Detox Buddha Bowl Shrimp Quinoa (Printable View)

Vibrant bowl with shrimp, vegetables, avocado, quinoa, and balsamic drizzle for a light, satisfying meal.

# What You'll Need:

→ Seafood

01 - 7 oz large shrimp, peeled and deveined

→ Grains

02 - 1/2 cup quinoa, uncooked
03 - 1 cup water

→ Vegetables

04 - 1 cup broccoli florets
05 - 1 cup asparagus, trimmed and cut into 2-inch pieces
06 - 1 cup red cabbage, thinly sliced
07 - 1 medium tomato, diced
08 - 1 ripe avocado, sliced

→ Dressing

09 - 2 tablespoons extra virgin olive oil
10 - 1 tablespoon balsamic vinegar
11 - Salt and freshly ground black pepper to taste

→ Optional

12 - 1 tablespoon fresh parsley or cilantro, chopped
13 - Lemon wedges for serving

# How to Make It:

01 - Rinse quinoa under cold water. In a small saucepan, combine quinoa and water. Bring to a boil, then cover and simmer on low for 12–15 minutes until water is absorbed. Fluff with a fork and set aside.
02 - While quinoa cooks, bring a pot of lightly salted water to a boil. Add broccoli and asparagus, blanch for 2–3 minutes until crisp-tender, then drain and rinse under cold water to stop cooking. Set aside.
03 - Heat 1 teaspoon olive oil in a skillet over medium-high heat. Add shrimp, season with salt and pepper, and sauté for 2–3 minutes per side until pink and opaque.
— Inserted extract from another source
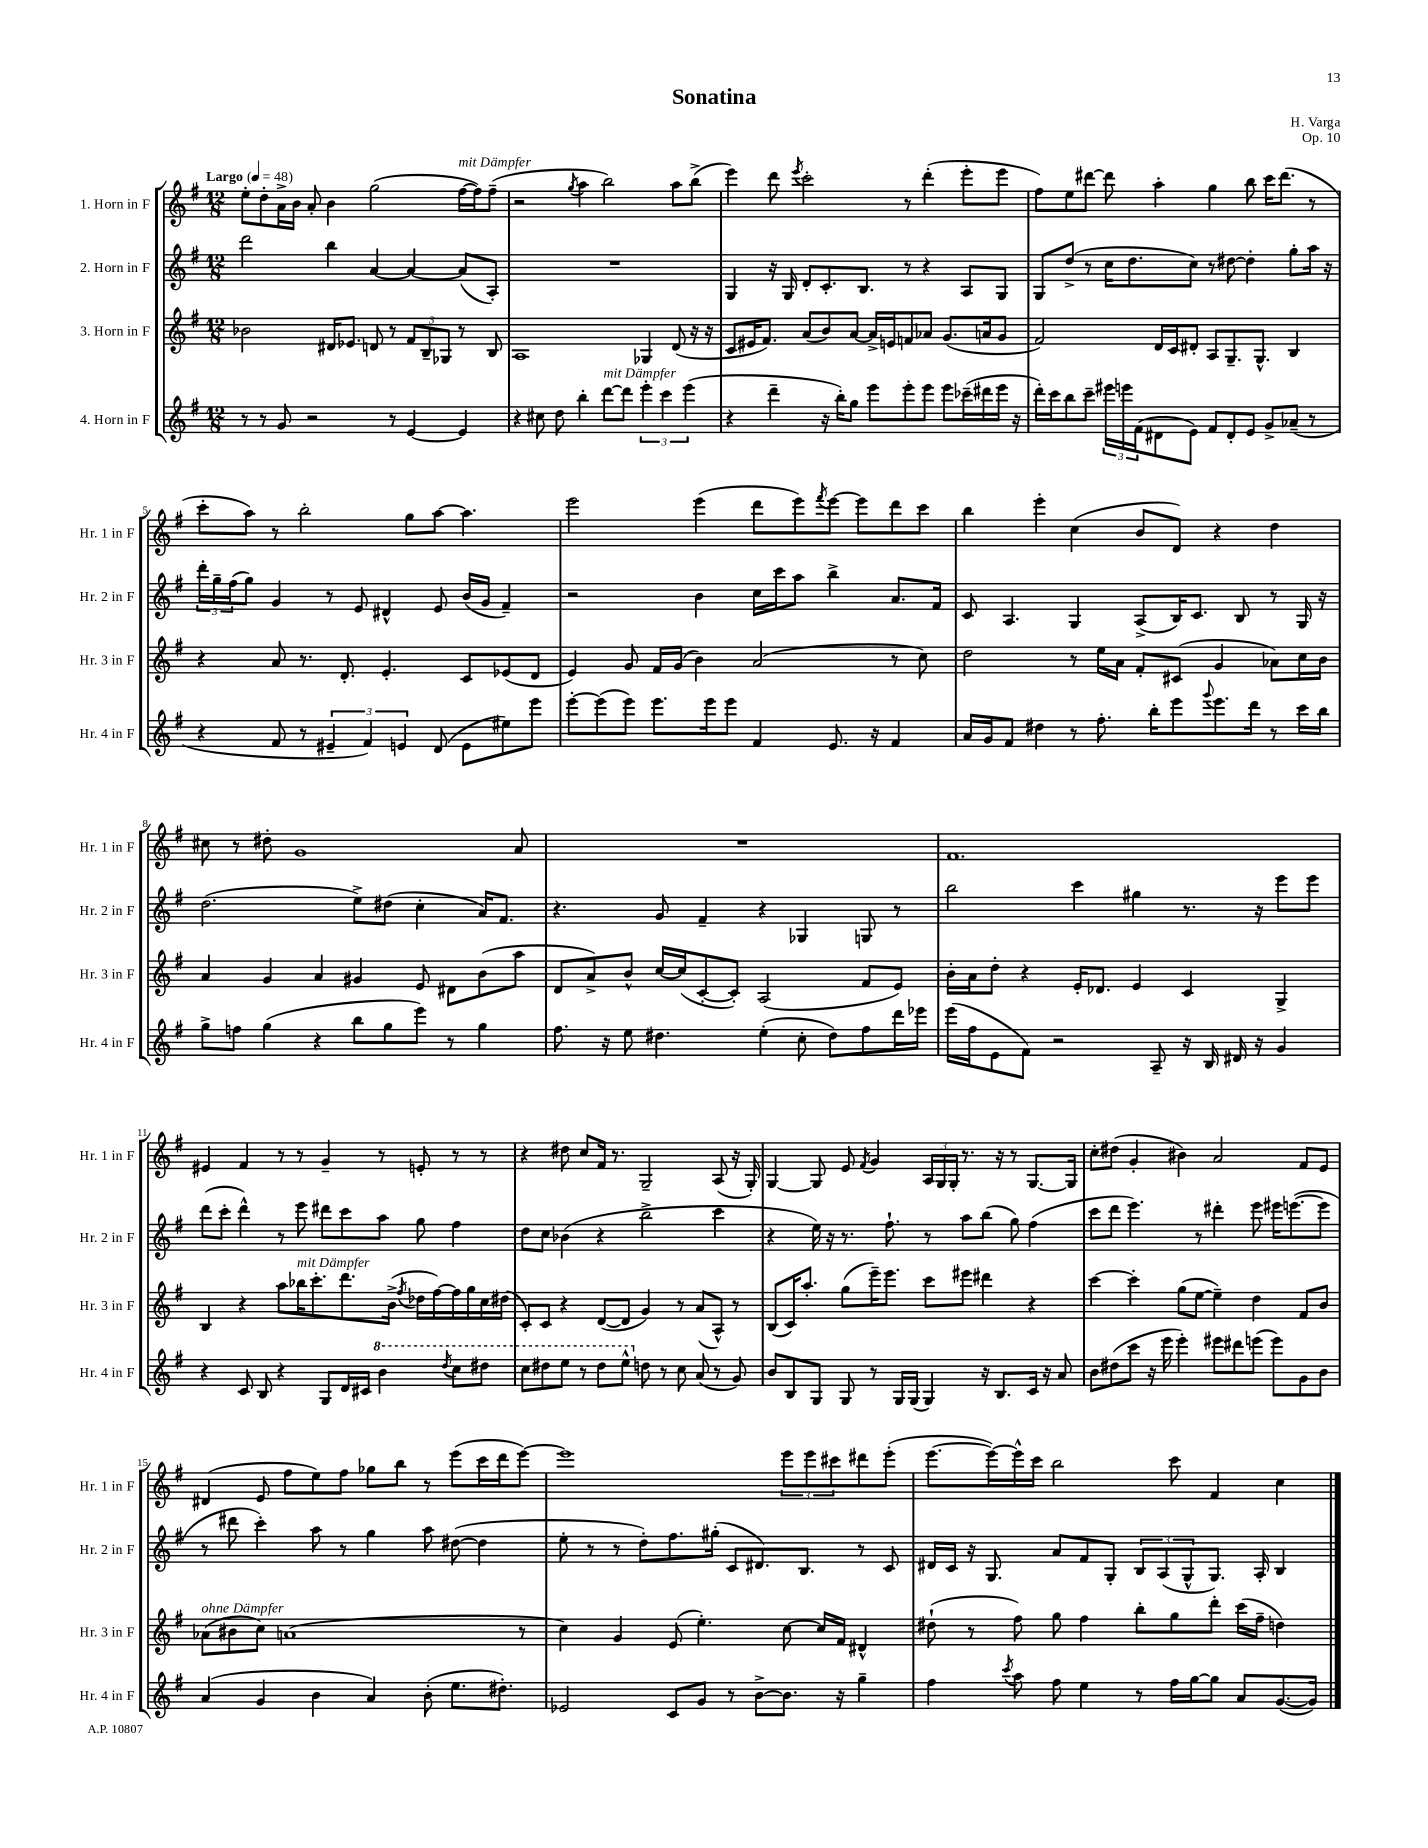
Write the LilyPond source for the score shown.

Remove from heat.
04 - In a small bowl, whisk together the remaining olive oil, balsamic vinegar, salt, and pepper to create the dressing.
05 - Divide cooked quinoa between two bowls. Arrange shrimp, broccoli, asparagus, cabbage, tomato, and avocado on top in sections.
06 - Drizzle with balsamic-olive oil dressing. Garnish with fresh herbs and a lemon wedge if desired. Serve immediately.

# Expert Tips:

01 -
  • It's genuinely fast—35 minutes from craving it to eating it, and most of that is hands-off cooking time.
  • Every element tastes fresh and bright without feeling like you're punishing yourself with a salad.
  • The shrimp sears so quickly that there's almost no room for error, which means even nervous cooks nail it.
02 -
  • Overcooked shrimp becomes rubbery and sad—the moment they turn pink and opaque is the exact moment to stop, not a second later.
  • If you blanch the vegetables and then panic about timing, you can actually prep them an hour ahead; they taste better cold anyway.
03 -
  • Toast pumpkin seeds or sliced almonds in a dry skillet for a minute and scatter them over the bowl right before eating for a crunch that survives the entire meal.
  • If you're making this ahead for lunch the next day, keep the dressing separate and add it just before eating so nothing gets soggy.